→ **Text section**:
BEGIN

From 1603, Keere began creating large urban panoramas, including Utrecht, Cologne, Amsterdam, and Paris. Around 1604, he was preparing the publication of the atlas Germania Inferior id est Provincuarum XVII. This first appeared in 1617, with a foreword by Petrus Montanus.

=== Miniature Speeds ===
From around 1599, van den Keere engraved a series of small-format maps of the British Isles, including the counties of England and Wales, as well as Scotland and the provinces of Ireland. These plates were based on earlier cartographic sources, including the work of Christopher Saxton, Abraham Ortelius, and Giovanni Battista Boazio.

Although the plates were engraved by 1599, they did not appear in print until 1617, when they were published in Amsterdam in a Latin edition of Britannia by William Camden, issued by Willem Blaeu; the reasons for this delay of nearly two decades are not clearly documented.

END

→ **Problem requirements**: Reproduce the part of the text about van den Keere's maps starting with "Although the plates" and going on through "not clearly documented.". The entries that come next are separate material, unrelated to the text about van den Keere's maps.

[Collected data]
BEGIN

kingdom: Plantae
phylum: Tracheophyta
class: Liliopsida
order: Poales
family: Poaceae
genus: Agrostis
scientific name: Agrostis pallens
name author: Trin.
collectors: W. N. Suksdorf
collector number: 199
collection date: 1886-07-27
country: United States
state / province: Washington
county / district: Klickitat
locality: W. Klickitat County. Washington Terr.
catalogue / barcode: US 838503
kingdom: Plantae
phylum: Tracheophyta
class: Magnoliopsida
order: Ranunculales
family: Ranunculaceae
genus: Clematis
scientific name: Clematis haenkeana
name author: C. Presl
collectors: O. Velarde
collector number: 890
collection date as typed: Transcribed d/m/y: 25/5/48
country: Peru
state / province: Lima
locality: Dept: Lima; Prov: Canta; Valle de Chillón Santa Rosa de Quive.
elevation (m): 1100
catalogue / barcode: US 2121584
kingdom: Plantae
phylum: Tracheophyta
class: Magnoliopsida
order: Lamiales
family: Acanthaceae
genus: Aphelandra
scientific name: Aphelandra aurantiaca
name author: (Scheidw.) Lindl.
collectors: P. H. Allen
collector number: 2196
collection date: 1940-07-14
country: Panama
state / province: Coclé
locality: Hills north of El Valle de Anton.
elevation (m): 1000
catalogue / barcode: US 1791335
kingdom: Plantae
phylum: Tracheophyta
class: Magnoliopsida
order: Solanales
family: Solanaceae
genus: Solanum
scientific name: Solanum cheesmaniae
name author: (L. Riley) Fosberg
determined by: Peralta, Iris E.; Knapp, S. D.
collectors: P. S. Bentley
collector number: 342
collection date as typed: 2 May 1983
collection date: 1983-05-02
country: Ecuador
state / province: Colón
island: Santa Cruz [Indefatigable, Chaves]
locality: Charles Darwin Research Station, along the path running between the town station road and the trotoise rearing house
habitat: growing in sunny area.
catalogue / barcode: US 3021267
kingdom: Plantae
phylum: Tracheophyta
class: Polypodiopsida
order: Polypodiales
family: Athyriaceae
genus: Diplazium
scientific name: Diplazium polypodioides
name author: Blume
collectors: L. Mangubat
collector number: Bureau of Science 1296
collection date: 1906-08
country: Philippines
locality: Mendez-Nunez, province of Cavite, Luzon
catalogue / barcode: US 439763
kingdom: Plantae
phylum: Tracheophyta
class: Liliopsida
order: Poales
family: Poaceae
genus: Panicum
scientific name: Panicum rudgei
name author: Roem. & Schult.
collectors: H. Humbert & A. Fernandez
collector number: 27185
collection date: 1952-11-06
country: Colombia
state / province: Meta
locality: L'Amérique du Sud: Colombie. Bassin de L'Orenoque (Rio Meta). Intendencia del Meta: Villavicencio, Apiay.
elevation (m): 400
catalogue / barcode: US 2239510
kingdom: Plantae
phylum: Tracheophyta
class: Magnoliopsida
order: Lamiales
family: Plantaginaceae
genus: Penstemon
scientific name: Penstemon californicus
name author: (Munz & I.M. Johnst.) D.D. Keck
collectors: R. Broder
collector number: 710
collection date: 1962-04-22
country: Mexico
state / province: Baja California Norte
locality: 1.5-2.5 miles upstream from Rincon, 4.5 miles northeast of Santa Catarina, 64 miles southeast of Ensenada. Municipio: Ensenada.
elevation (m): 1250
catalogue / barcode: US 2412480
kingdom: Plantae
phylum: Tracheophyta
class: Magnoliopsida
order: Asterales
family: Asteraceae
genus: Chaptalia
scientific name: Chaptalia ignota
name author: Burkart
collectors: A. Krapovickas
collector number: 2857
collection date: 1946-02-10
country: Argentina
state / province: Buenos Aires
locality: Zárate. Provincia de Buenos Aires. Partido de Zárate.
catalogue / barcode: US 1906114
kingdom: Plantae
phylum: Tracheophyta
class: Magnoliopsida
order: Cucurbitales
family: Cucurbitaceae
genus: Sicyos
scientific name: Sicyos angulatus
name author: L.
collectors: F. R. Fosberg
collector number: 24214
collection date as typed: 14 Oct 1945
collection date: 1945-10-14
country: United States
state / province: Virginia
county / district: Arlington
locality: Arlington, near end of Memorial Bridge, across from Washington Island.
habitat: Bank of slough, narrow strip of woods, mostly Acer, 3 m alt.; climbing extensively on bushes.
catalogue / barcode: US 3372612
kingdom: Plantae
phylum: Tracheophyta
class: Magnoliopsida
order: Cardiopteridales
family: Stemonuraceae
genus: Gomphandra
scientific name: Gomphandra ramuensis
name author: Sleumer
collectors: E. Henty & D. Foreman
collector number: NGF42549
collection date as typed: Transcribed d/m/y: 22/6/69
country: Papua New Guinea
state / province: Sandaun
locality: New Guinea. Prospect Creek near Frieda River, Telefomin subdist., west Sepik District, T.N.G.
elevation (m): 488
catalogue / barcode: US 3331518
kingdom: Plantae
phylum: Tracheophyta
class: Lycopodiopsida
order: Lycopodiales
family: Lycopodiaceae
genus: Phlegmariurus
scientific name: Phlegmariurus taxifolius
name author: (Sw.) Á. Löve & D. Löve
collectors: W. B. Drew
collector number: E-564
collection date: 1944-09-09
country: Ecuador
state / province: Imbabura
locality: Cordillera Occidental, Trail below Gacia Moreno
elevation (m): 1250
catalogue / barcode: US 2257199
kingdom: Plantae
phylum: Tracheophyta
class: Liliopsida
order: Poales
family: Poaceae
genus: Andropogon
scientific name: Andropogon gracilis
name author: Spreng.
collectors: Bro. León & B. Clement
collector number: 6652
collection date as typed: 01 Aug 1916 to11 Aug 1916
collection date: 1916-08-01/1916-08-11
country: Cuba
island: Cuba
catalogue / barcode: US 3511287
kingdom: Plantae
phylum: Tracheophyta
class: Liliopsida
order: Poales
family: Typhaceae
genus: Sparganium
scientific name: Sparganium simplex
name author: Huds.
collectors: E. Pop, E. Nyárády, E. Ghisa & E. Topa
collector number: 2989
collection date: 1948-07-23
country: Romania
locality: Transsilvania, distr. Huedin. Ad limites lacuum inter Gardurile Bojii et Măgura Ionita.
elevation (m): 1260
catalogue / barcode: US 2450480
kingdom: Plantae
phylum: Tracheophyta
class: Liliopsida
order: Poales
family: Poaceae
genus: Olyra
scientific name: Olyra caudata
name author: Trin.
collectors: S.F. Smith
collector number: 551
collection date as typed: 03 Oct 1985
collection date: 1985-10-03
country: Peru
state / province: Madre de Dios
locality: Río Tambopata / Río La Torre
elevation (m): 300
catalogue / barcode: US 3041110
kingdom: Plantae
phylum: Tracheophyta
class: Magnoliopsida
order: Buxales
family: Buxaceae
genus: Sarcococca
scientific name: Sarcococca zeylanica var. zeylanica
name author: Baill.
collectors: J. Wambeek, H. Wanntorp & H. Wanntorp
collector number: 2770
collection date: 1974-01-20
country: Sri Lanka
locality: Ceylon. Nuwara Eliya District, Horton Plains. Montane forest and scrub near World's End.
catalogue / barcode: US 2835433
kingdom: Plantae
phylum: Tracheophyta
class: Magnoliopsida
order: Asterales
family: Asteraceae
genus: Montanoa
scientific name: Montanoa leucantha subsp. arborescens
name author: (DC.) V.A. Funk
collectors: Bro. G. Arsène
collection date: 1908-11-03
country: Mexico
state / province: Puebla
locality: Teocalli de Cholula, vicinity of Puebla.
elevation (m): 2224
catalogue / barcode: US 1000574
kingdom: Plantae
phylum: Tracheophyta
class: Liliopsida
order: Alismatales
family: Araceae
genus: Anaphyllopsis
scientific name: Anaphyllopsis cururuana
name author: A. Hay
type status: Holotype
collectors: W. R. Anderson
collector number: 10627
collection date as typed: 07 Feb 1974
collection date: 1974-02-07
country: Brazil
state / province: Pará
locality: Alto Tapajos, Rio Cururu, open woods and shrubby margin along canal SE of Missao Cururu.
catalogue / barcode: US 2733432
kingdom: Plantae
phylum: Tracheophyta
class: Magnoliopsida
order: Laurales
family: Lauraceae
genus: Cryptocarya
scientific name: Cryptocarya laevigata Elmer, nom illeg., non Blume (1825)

END

→ **Solution below**:
Although the plates were engraved by 1599, they did not appear in print until 1617, when they were published in Amsterdam in a Latin edition of Britannia by William Camden, issued by Willem Blaeu; the reasons for this delay of nearly two decades are not clearly documented.